Existe hoje um grande paradoxo que, ao que me parece, é inerente ao homem desses tempos líquidos. Por um lado, este homem nunca esteve, em momento algum da história, tão livre quanto atualmente. Quer dizer, nunca pensou e atingiu elevado nível de liberdade quanto acredita ter. E tanta liberdade gera espantoso individualismo, claro. Um individualismo sem limites, que surge, penso eu, de um processo histórico-social com a mudança no modo de produção. O amor, nesse estado, é simples figura quimérica, é repensado e reestruturado de acordo com o interesse de cada um. Enfim, é um investimento, e desse investimento esperamos, evidentemente, um retorno, acreditamos que existe um prazo de garantia que nos proporciona segurança.
Por outro lado, parece que as pessoas nunca precisaram tanto de outra, nunca se sentiram tão frustradas, tão sozinhas, com tantas incertezas em relação ao amor. Justamente por tratarem-no como investimento, não querem assumir riscos, não estão dispostas a conciliar projetos que, aparentemente, são incompatíveis. Por fim, afundam num mar de solidão e confusão. Sabem que esta sociedade é individualista e acreditam que é possível ser feliz sozinho, mas mesmo assim querem desesperadamente alguém, desejam o outro para envolver-se em trocas de carinhos e ouvirem elogios que elevam a estima, mesmo na mais sombria noite. Não querem se sentir solitárias. Quem quer, afinal?

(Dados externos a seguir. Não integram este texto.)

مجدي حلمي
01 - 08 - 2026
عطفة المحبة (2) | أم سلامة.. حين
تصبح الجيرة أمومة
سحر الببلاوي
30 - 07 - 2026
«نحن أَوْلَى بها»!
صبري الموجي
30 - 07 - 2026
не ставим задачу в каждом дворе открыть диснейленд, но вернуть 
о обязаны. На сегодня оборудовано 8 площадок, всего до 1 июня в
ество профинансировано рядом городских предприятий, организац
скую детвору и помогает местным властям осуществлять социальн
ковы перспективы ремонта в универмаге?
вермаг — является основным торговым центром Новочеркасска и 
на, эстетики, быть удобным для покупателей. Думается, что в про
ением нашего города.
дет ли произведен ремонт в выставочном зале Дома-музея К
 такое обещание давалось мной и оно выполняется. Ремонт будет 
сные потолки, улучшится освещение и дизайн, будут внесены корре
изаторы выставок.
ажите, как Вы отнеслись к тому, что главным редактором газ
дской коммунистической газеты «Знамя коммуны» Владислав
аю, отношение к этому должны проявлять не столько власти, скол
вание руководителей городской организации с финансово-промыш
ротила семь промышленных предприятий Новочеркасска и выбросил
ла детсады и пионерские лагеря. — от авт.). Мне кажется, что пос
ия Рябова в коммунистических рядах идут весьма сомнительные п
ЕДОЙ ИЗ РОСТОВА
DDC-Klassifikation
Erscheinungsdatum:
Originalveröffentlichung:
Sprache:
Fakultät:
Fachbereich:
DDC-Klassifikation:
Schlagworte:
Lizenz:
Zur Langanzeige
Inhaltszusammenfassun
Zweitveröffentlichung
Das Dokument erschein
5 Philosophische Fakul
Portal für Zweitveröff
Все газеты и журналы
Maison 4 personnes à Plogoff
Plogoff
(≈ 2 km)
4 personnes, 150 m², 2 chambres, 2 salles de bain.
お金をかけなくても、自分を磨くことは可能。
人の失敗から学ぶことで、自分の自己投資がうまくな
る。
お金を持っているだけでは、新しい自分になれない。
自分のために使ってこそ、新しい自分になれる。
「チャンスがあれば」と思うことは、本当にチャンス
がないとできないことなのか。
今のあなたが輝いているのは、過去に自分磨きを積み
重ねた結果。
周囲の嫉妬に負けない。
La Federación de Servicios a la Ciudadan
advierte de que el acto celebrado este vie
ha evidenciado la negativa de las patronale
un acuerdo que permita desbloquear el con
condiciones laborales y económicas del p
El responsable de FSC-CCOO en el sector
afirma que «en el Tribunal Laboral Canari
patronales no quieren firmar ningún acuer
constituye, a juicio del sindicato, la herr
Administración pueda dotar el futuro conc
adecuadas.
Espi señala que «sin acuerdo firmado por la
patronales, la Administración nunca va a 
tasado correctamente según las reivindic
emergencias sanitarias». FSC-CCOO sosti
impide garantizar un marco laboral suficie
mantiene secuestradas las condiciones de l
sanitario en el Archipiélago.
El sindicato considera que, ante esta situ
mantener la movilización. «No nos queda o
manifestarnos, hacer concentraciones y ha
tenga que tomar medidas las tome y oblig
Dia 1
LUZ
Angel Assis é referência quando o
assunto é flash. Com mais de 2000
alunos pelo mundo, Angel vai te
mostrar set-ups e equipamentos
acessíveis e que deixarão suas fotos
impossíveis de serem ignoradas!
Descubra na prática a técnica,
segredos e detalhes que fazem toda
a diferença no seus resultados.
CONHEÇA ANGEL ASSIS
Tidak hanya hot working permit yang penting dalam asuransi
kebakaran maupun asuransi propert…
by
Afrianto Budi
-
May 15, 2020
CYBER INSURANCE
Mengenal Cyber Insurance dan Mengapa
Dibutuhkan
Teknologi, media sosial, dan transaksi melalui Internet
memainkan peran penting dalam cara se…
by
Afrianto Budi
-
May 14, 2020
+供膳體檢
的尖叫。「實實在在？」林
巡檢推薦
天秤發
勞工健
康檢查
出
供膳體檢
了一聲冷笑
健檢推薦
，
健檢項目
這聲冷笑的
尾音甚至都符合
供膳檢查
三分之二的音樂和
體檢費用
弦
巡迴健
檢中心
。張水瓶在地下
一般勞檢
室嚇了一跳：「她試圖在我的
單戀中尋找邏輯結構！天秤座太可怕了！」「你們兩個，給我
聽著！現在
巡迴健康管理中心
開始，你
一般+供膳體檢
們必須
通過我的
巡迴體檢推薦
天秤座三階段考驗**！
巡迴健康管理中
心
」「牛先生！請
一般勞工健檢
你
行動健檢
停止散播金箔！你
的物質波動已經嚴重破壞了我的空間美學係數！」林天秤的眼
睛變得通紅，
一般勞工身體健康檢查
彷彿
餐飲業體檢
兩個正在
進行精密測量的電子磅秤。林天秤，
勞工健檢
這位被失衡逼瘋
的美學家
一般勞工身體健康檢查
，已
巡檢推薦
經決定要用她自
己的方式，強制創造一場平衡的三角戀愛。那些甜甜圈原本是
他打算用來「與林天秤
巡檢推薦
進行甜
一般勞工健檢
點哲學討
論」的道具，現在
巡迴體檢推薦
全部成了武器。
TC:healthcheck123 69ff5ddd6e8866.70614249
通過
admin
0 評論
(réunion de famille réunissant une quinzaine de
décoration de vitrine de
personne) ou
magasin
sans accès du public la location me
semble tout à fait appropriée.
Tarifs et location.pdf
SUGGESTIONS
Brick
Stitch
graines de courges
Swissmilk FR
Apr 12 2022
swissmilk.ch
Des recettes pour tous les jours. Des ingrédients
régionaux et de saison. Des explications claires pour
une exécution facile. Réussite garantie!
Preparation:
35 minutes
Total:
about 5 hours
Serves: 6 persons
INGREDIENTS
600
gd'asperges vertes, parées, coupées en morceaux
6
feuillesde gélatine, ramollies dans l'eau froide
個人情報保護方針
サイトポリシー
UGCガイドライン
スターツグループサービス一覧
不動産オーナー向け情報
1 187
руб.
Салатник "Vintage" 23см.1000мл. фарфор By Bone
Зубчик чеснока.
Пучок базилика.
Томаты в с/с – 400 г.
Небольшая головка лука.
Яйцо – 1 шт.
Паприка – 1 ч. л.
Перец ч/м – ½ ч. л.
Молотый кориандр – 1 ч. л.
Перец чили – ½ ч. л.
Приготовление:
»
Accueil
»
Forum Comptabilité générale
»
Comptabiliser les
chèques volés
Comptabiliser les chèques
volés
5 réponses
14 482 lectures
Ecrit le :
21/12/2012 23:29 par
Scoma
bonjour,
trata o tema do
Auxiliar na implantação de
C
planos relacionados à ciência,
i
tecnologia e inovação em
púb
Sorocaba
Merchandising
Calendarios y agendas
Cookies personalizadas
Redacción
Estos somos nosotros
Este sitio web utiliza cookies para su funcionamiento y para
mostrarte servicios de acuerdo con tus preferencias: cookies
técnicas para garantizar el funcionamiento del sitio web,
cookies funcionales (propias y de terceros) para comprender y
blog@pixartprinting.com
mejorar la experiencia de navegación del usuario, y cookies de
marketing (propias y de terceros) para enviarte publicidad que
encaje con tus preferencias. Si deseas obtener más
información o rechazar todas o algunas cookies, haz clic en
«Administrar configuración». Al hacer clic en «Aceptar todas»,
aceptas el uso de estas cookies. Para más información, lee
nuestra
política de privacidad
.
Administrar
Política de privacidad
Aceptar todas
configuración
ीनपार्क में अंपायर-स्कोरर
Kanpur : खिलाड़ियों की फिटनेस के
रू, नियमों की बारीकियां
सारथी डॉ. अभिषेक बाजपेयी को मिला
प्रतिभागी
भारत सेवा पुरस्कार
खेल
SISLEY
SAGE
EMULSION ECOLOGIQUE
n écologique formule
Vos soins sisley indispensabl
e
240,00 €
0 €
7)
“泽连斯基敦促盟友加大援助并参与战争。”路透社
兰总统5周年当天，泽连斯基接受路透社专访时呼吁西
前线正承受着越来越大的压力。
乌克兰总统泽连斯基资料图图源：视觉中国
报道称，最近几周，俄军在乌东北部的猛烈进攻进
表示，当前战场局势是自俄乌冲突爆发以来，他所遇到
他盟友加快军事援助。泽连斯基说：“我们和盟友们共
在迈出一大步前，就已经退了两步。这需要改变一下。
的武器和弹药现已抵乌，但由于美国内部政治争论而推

Como o homem não aprende e não está muito acostumado a lidar com certas situações, às vezes cai num tremendo erro. Na angústia e desespero por encontrar um “amor de verdade”, busca, ilude-se, busca de novo, apaixona-se e aí começa o problema, porque depois de tantas tentativas mal sucedidas, pensa, mais uma vez, que encontrou a pessoa certa. Então o outro passa a ser a razão de sua existência, o amor perde o seu real estado de delírio universal e o “eu te amo” vira uma rotina, uma cobrança (porque caso um fale a frase mais dita em todo o mundo e o outro não responder à altura, qualquer um consegue prever o desastre). E como tudo começou repentinamente e o “eu te amo” chegou bem cedo na vida dos desiludidos, a saturação do amor não deve tardar a aparecer. Vai saturar mesmo, porque etapas importantes foram puladas ou interrompidas, e tudo chegou ao ponto máximo relativamente cedo. Eu não espero coisas diferentes de vários relacionamentos que possuem essas características, ou que passam a adotá-las rapidamente. E quando ocorre a saturação, não é necessário que eu explique o processo que se desenrola depois.